In a previous column, I described the new executive titles being created to leverage the SMAC revolution — social, mobile, analytics and cloud. Soon after, a friend referred me to a blog dedicated to another of these new roles: chief marketing technologist.

The blog, chiefmartec.com, is written by Scott Brinker, himself the CTO (and co-founder) of Ion Interactive, a Boston digital marketing platform vendor.

So what are chief marketing technologists? They are IT architects who are immersed in marketing to the point where they have expertise in both tool kits. Their role, according to Brinker, is to be the chief marketing officer's architect and "general contractor" for constructing and continuously enhancing the firm's digital marketing platform, choosing from among the hundreds of niche technology, data and service vendors available in today's marketing technology ecosystem.

In some ways, this is a continuation of a long-term trend. In many industries, marketing has long been the single largest consumer of IT resources, particularly for customer relationship management (CRM) and database marketing.

The chief marketing technologist is not just an IT executive embedded in a marketing department. These folks have achieved enough marketing expertise that they don't need to have marketing strategies and requirements translated to them. They are new-wave enterprise architects, except the enterprise is no longer inside their corporations' firewall. Rather, the "enterprise" is the complex, ever-changing totality of the firm's digital marketing platform, composed of digital building blocks all through the cloud, all around the world.

For retailers, the expansion of the digital enterprise is a critical challenge. One can speculate that it could have been a contributing factor to Target Corp.'s recent credit card data breach.

The SMAC revolution has radically changed the nature of marketing and customer interaction. The explosive adoption over the past five years of smartphones, social networks, Big Data analytics and cloud-based software has created, according to Brinker, "The mother of all marketing megatrends.'' As a result:

"Marketing is taking over the business. In a hyper-connected digital world, everything that a business does — the entire customer experience that it delivers, from the very first touch point onward — is now the scope of marketing." In other words, marketing is no longer about creating communications to project at a customer, but creating a digital experience for them to immerse themselves in.

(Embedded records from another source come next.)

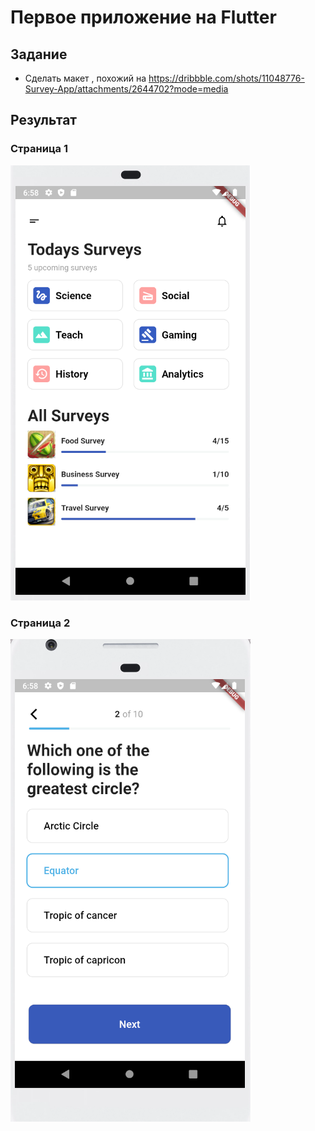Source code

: # Первое приложение на Flutter 
## Задание 
 - Сделать макет , похожий на https://dribbble.com/shots/11048776-Survey-App/attachments/2644702?mode=media
## Результат
### Страница 1
![Image alt](https://github.com/DonMins/FlutterLaba1/blob/master/page1.png)

### Страница 2
![Image alt](https://github.com/DonMins/FlutterLaba1/blob/master/page2.png)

"Technology is taking over marketing. Marketing has more software entwined in its mission today than any other profession in the history of computing. Leveraging these capabilities requires new approaches to marketing strategy and management — as well as new kinds of talents within the marketing team.''

Brinker describes two "metatrends" that present profound cultural and organizational challenges to classic marketing departments:

• The shift from media silos to converged media. "We need to rethink how we're managing marketing because these silos do not operate independent of each other … We need to think more about how we're going to leverage technology and put in place certain management processes so that … we're still coordinated when it comes to effecting customer experience."

• The shift from rigid marketing plans to agile iterations. "Marketing has a rich legacy of being driven by long-term planners. The problem is that sort of planning is at odds with the ability to adapt and be more flexible to changes in the market. … You still want an overarching plan or vision. … [But] when it comes to executing, you want to leave more white space for priorities to change, for tactics to change.''

What is the career path for a chief marketing technologist? For now, there isn't one. The need is new, the role pioneering. The best CMTs I know are curious lifelong learners who have gone back and forth between enterprise architect roles and field marketing roles for marketing service providers like Acxiom or Harte Hanks. Until recently their hybrid skill set was an impressive accomplishment, but not a critical need for a marketing department.

Progressive companies are not relying on serendipity to find these rare individuals. I am working with several of my clients creating structured career paths for moving promising IT architects into marketing roles.

Brinker has written a 40-page e-book, "A New Brand of Marketing,'' available for free download on his website (www.chiefmartec.com). The book is powerfully and clearly written.